Limitations & Future Work

  • Single-person scene limitation: The current method only processes one person at a time, requiring an external detector to handle multi-person scenes.
  • Lens distortion ignored: Assumes a standard pinhole camera model, making it inapplicable to non-standard cameras like fisheye lenses.
  • Reliance on segmentation masks: The accuracy of the camera solver is capped by the quality of the off-the-shelf segmenter—optimization fails when the mask is severely inaccurate.
  • Heavy computational resource demands: The training phase requires 48×A100 GPUs, which is not highly accessible to academia.
  • Future directions: Extending to video sequences to utilize temporal information; learning a differentiable camera solver to replace rasterization optimization for improved robustness; handling multi-person scenes; and incorporating lens distortion models.
  • vs ZOLLY: ZOLLY also estimates \(T_z\), but still relies on the heuristic formula \(f = s \cdot h \cdot T_z / 2\) to translate orthogonal parameters into perspective ones. BLADE completely discards heuristics, directly solving via differentiable rasterization—resulting in a 7x accuracy improvement in \(T_z\) and an 11+ percentage point improvement in mIoU.
  • vs TokenHMR: TokenHMR identifies the trade-off between 2D alignment and 3D accuracy and proposes the TALS loss function to balance them, yet still operates within the orthogonal framework. BLADE fundamentally resolves this trade-off through accurate perspective modeling—simultaneously achieving the best 2D and 3D accuracy.
  • vs AiOS: BLADE uses AiOS as the backbone for pose estimation, injecting \(T_z\) information through a ControlNet-style architecture.

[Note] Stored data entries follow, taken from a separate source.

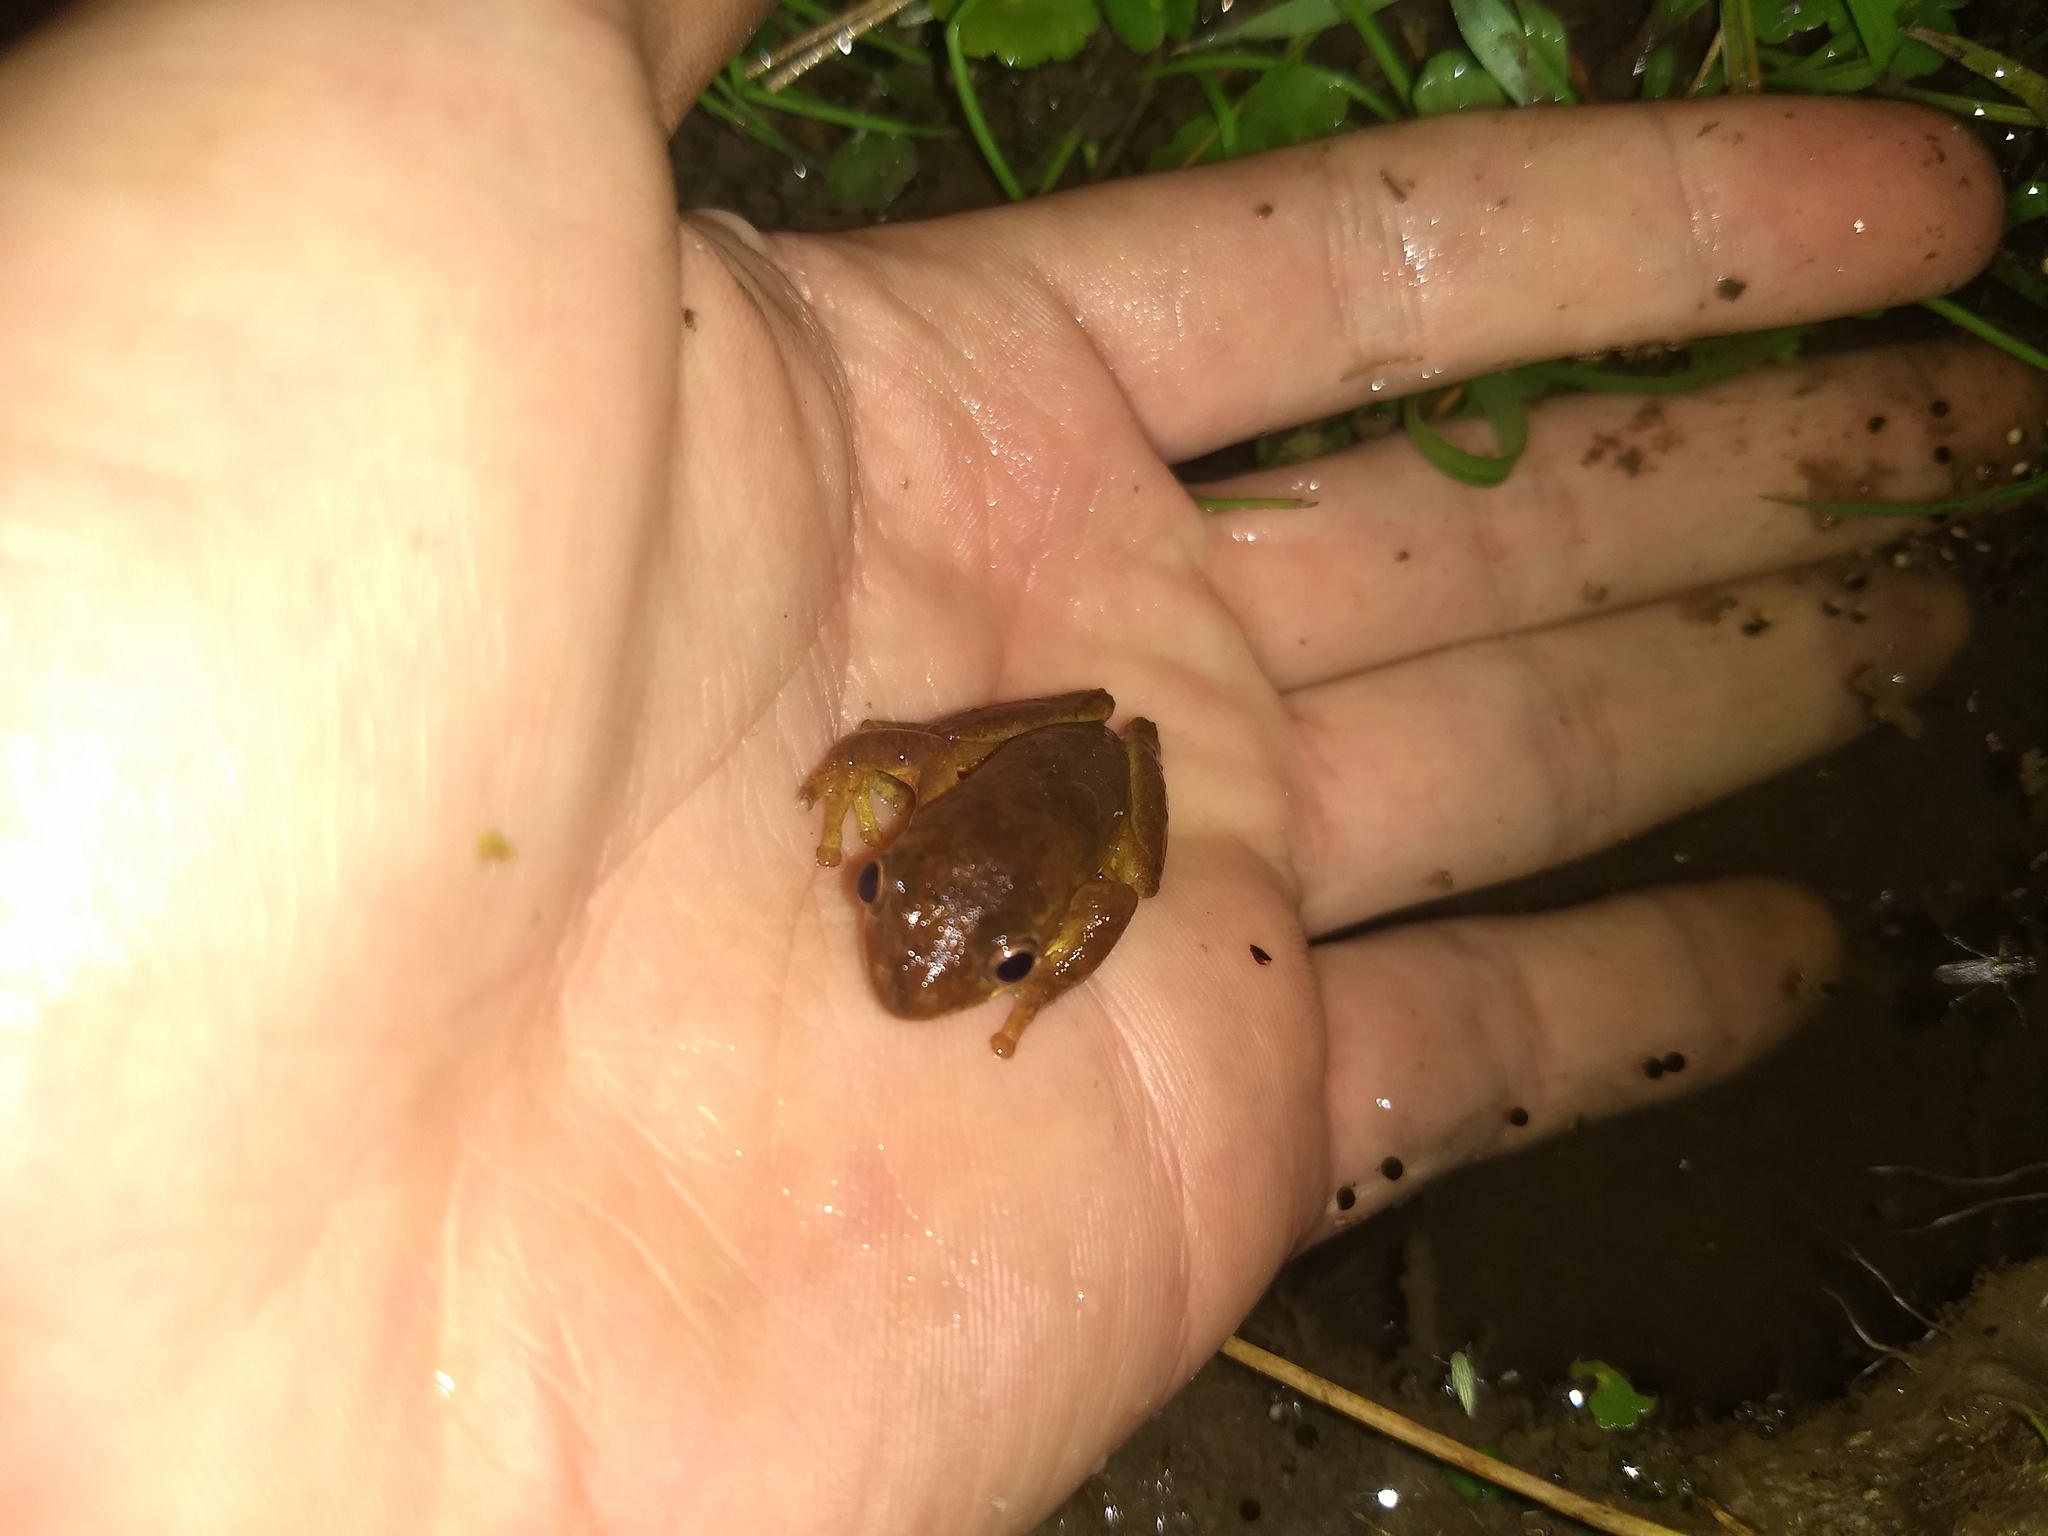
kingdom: Animalia
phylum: Chordata
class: Amphibia
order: Anura
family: Hylidae
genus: Dendropsophus
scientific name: Dendropsophus bogerti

This greatly improves close-range accuracy without damaging the powerful generalizability of AiOS, serving as an excellent paradigm for "making incremental improvements on existing strong models."

Rating

  • Novelty: ⭐⭐⭐⭐ The core insight (focal length does not affect distortion, \(T_z\) decoupling) is mathematically simple but has been long overlooked, and the three-stage design is elegant.
  • Experimental Thoroughness: ⭐⭐⭐⭐⭐ 4 datasets, 9+ metrics, comparisons with multiple SOTA methods, comprehensive ablations, real-world qualitative evaluations, and self-built datasets.
  • Writing Quality: ⭐⭐⭐⭐⭐ Clear chain of logic (Discovery \(\rightarrow\) Validation \(\rightarrow\) Design \(\rightarrow\) Experiments), exquisite figures, and extremely detailed supplementary materials.
  • Value: ⭐⭐⭐⭐⭐ Thoroughly addresses the long-standing issue of close-range HMR. Produced by NVIDIA with open-source code, it has direct value for applications such as video conferencing and AR/VR.